With this I mean the inner city blacks, Southern Poor Whites, and even the Natives in lands A thousand miles away.
(every day)
The "they" in my quote comes not from the government but from Aboriginals in Australia - in their discussions about how to deal with their problems, it is one of the things they say most frequently. Some of the "do-good" policies of the past included things like forcibly stealing half-caste children from their families and putting them up for adoption by white families, or putting them into orphanages where they were raised to become domestic servants and labourers. This affected an entire generation on Aboriginals in devastating ways and the rercussions are still continuing even now.
Despite that, there are some kinds of recent programs that have been very successful.
A community bus that picks kids up from their homes and takes them to school early - provision of a large healthy breakfast and lunch at school - the increase in nutrition makes a huge difference to attention and learning in class - and makes the kids keen to go to school.
Some communities have chosen to ban alcohol and drugs - and these are almost completely free of violence and abuse.
Free health care and medicine.
Arts, tourism, and ecology programs which provide jobs.
I checked first to see if I had used the word "everyday" incorrectly.
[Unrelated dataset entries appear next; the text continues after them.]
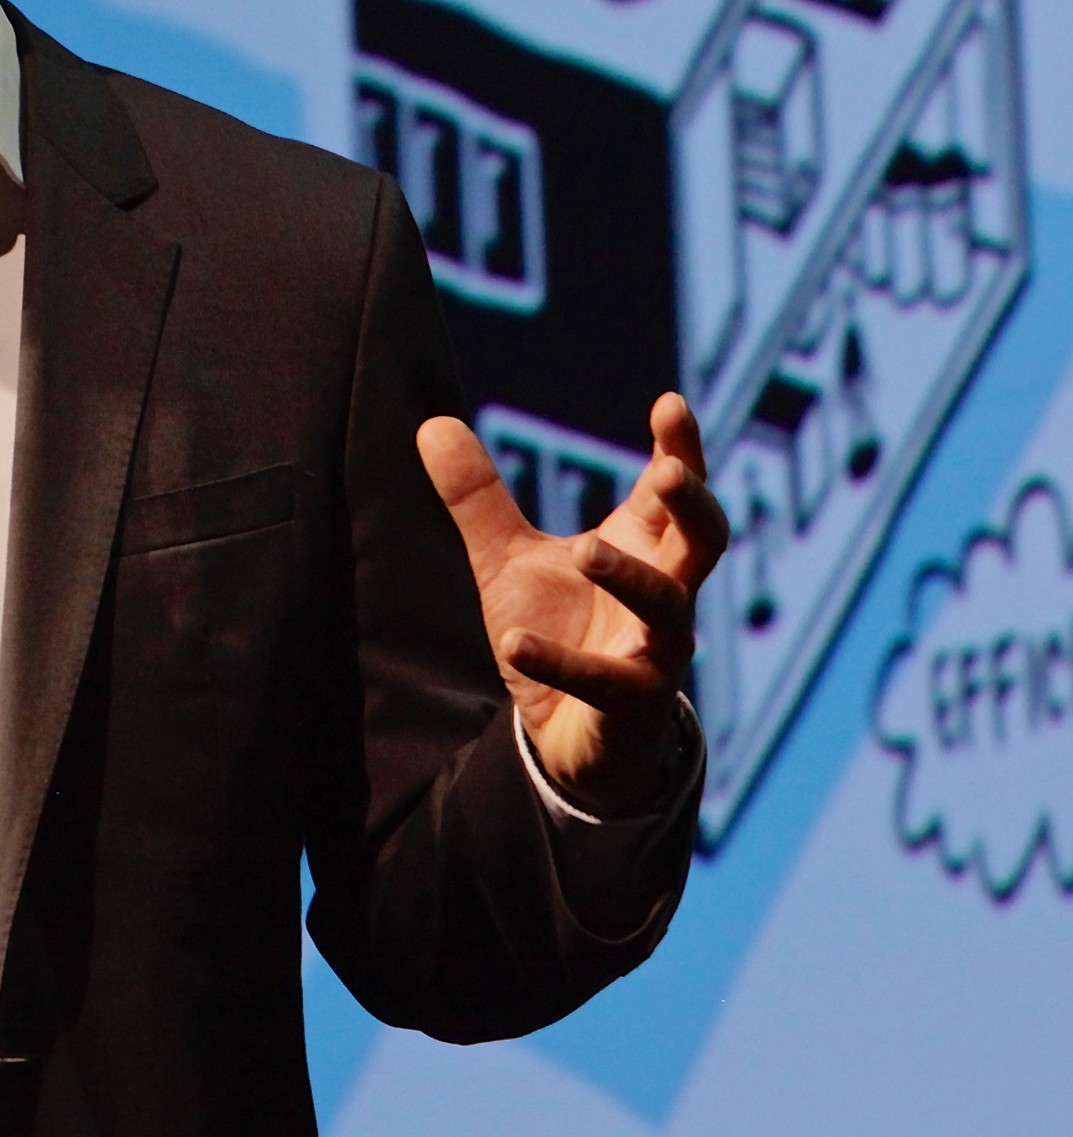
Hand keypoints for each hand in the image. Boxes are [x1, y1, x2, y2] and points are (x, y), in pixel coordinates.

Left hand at [417, 392, 728, 815]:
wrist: (566, 734)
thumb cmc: (559, 629)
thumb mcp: (506, 559)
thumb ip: (477, 498)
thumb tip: (431, 424)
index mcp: (644, 549)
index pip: (674, 492)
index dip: (681, 448)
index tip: (671, 402)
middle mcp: (664, 595)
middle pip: (705, 542)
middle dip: (694, 506)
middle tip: (669, 472)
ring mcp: (655, 653)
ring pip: (669, 609)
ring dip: (633, 578)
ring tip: (588, 549)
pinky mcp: (631, 707)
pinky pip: (605, 683)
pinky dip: (561, 661)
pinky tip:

I found that I had not used it at all, nor anyone else.
So I'm guessing you mean that you find ways of helping to increase and create equality every day. :)
Would you share some examples?
Have cops shoot more white people.
How about having cops not shooting anyone?
How about inventing superfine filament nets which contract like cocoons on contact to prevent violence? That way anyone captured by mistake can easily be let go unharmed with an apology.
How about compulsory camera-recorders on all police uniforms which cannot be turned off. Live-feed back to station and designed so nothing can be erased.